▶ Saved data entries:
● ● ● ● ● ● ●

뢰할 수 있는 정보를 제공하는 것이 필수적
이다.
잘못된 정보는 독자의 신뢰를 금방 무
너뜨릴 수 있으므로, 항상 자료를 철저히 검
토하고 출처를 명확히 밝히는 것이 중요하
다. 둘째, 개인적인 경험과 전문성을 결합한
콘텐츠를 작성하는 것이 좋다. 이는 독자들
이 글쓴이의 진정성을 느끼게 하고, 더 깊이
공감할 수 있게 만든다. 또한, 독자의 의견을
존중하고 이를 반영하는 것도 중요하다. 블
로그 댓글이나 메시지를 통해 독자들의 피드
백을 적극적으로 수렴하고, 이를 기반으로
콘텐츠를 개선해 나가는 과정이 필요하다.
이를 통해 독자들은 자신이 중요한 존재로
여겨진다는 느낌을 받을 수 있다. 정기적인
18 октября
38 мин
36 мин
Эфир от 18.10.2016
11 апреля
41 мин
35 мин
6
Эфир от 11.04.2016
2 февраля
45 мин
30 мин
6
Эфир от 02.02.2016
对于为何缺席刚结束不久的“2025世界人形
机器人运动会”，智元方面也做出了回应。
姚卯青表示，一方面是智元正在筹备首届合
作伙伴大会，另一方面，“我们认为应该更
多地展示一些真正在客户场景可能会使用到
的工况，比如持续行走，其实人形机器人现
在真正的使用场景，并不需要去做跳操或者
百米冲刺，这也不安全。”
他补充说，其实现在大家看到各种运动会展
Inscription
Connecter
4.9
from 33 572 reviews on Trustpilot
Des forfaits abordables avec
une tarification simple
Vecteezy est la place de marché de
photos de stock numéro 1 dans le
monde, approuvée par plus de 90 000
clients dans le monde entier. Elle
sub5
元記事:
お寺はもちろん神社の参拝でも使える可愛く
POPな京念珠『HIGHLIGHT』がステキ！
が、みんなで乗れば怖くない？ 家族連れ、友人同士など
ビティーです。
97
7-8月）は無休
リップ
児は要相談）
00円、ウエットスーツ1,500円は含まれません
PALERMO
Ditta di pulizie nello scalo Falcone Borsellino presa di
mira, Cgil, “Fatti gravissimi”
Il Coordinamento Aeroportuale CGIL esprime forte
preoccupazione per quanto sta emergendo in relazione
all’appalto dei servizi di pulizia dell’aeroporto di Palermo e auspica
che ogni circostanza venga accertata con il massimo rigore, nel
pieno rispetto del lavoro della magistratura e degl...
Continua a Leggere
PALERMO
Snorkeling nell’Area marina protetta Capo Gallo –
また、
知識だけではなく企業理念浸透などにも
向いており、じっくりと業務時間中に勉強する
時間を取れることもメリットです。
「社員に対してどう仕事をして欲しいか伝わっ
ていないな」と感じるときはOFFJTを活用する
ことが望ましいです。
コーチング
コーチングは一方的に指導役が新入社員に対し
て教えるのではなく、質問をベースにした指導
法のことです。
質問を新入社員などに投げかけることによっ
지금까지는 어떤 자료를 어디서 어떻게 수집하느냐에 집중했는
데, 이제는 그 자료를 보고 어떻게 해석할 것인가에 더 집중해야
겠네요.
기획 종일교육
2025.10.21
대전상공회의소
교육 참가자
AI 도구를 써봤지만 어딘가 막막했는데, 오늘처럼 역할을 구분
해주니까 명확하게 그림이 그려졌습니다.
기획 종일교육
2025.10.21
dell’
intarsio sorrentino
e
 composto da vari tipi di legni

● ● ● ● ● ● ●

▶ Task to complete: Could you return exactly the lines above from the line with "이 글쓴이의 진정성을 느끼게 하고, 더 깊이" to the line with "在真正的使用场景，并不需要去做跳操或者", both included, and nothing else?

▶ Solution to the problem:
이 글쓴이의 진정성을 느끼게 하고, 더 깊이
공감할 수 있게 만든다. 또한, 독자의 의견을
존중하고 이를 반영하는 것도 중요하다. 블
로그 댓글이나 메시지를 통해 독자들의 피드
백을 적극적으로 수렴하고, 이를 기반으로
콘텐츠를 개선해 나가는 과정이 필요하다.
이를 통해 독자들은 자신이 중요한 존재로
여겨진다는 느낌을 받을 수 있다. 정기적인
18 октября
38 мин
36 мин
Эфир от 18.10.2016
11 апреля
41 мин
35 мин
6
Эфир от 11.04.2016
2 февраля
45 мин
30 мин
6
Эфир от 02.02.2016
对于为何缺席刚结束不久的“2025世界人形
机器人运动会”，智元方面也做出了回应。
姚卯青表示，一方面是智元正在筹备首届合
作伙伴大会，另一方面，“我们认为应该更
多地展示一些真正在客户场景可能会使用到
的工况，比如持续行走，其实人形机器人现
在真正的使用场景，并不需要去做跳操或者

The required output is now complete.